Yamamoto T, Yamamoto S, Kataoka T, Tokunaga T
Department of Bacterial and Blood Products, National Institute of Health, Tokyo, Japan.
Microbiol Immunol. 1994;38(10):831-6. doi: 10.1111/j.1348-0421.1994.tb01867.x.

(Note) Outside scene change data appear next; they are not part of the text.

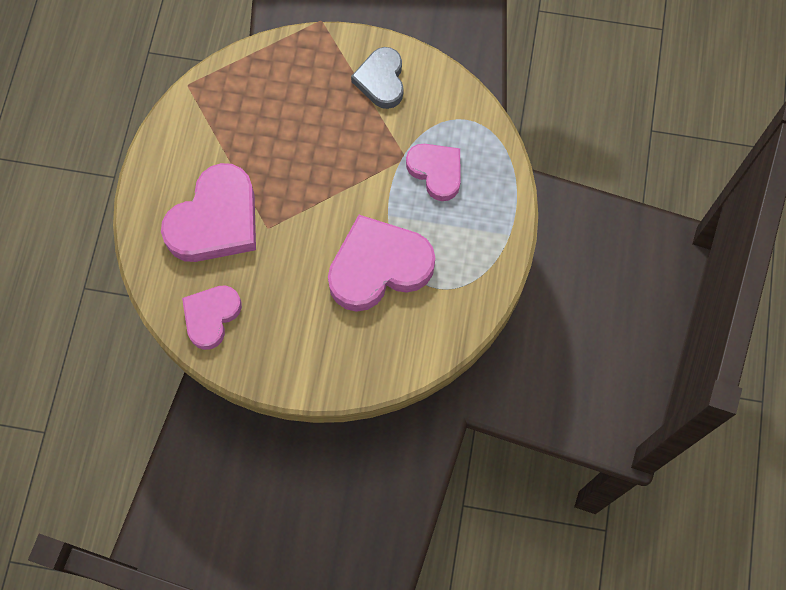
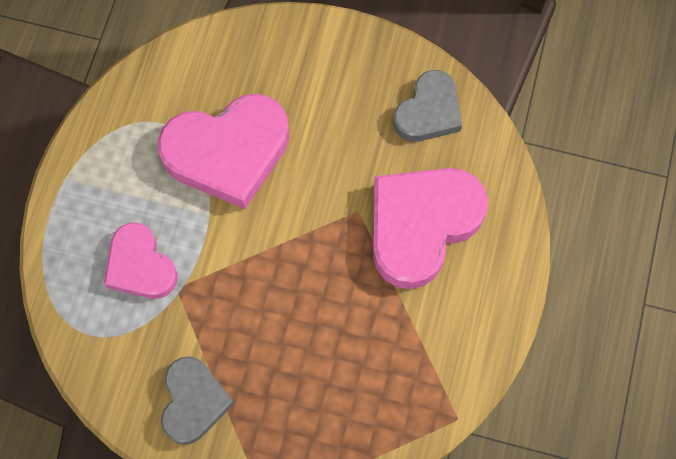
camera: 175 degrees left, 0 degrees up
pink heart [182,286,242,350] -> grey heart [394,70,462,142]

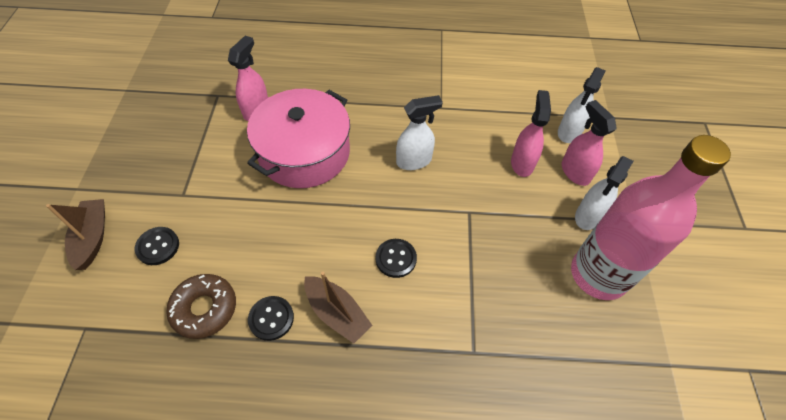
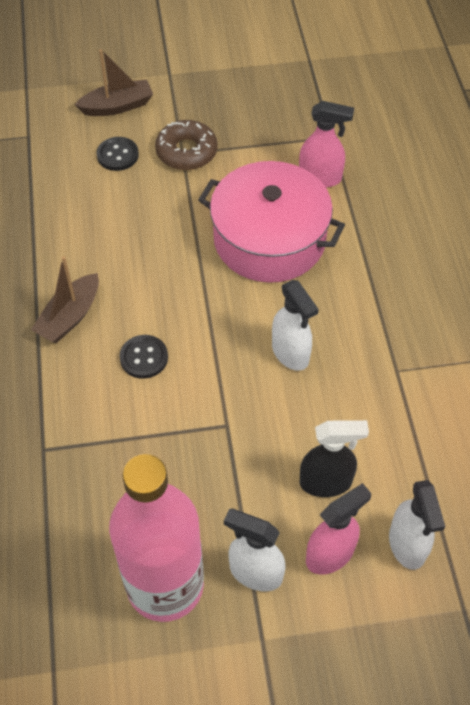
camera: 80 degrees right, 0 degrees up
brown donut [166,274,236,339] -> brown donut moved to [155,120,218,170]
black button [248,296,294,341] -> none
pink spray bottle [511,90,551,177] -> black spray bottle [299,420,369,497]
white spray bottle [558,67,606,143] -> white spray bottle turned 120 degrees counterclockwise [389,480,445,570]

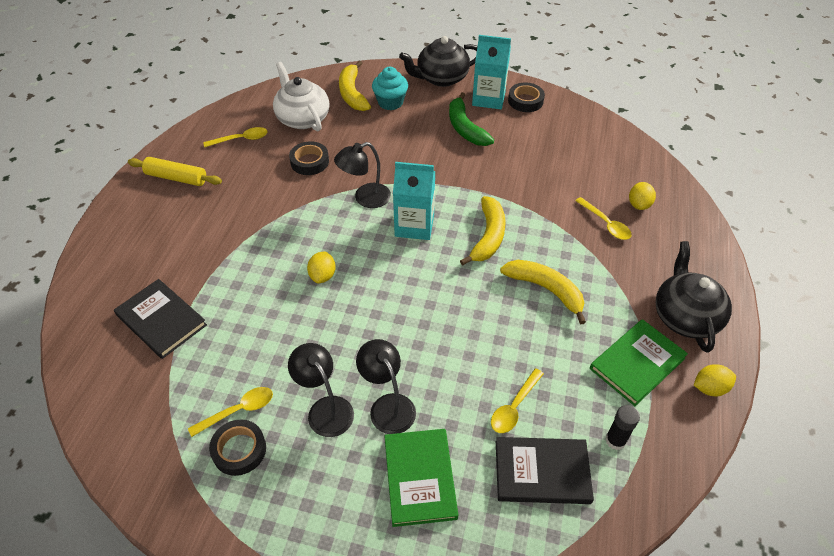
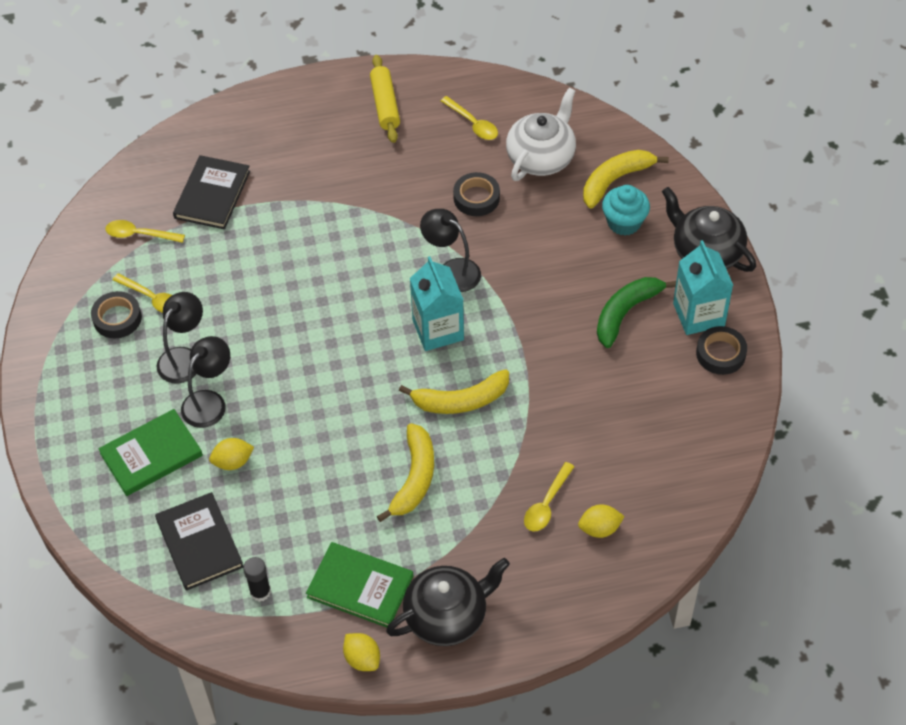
camera: 65 degrees right, 5 degrees up
yellow lemon [307,252,336,283] -> yellow lemon moved to [209,438,254,470]
yellow spoon [491,368,544,433] -> yellow spoon moved to [106,220,185,243]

A synthetic 22-mer oligodeoxyribonucleotide having an AACGTT palindrome, AAC-22, induced interferon (IFN) production and augmented the natural killer (NK) activity in murine splenocytes, whereas its analogue, ACC-22, having an ACCGGT palindrome, did not. The binding of AAC-22 to splenocytes was not different from that of ACC-22. Lipofection of AAC-22 to splenocytes remarkably enhanced IFN production and NK cell activity, whereas that of ACC-22 caused little enhancement. These results strongly suggest that the prerequisite for IFN production is not the binding of AAC-22 to the cell surface receptors, but its penetration into the spleen cells.
一种具有AACGTT回文序列的合成22聚体寡脱氧核糖核苷酸AAC-22,可诱导小鼠脾细胞产生干扰素(IFN)并增强自然杀伤(NK)活性,而其具有ACCGGT回文序列的类似物ACC-22则无此作用。AAC-22与脾细胞的结合与ACC-22并无差异。将AAC-22脂质转染至脾细胞可显著增强IFN的产生和NK细胞活性,而ACC-22的脂质转染则几乎没有增强作用。这些结果有力地表明,IFN产生的前提条件不是AAC-22与细胞表面受体的结合,而是其渗透到脾细胞中。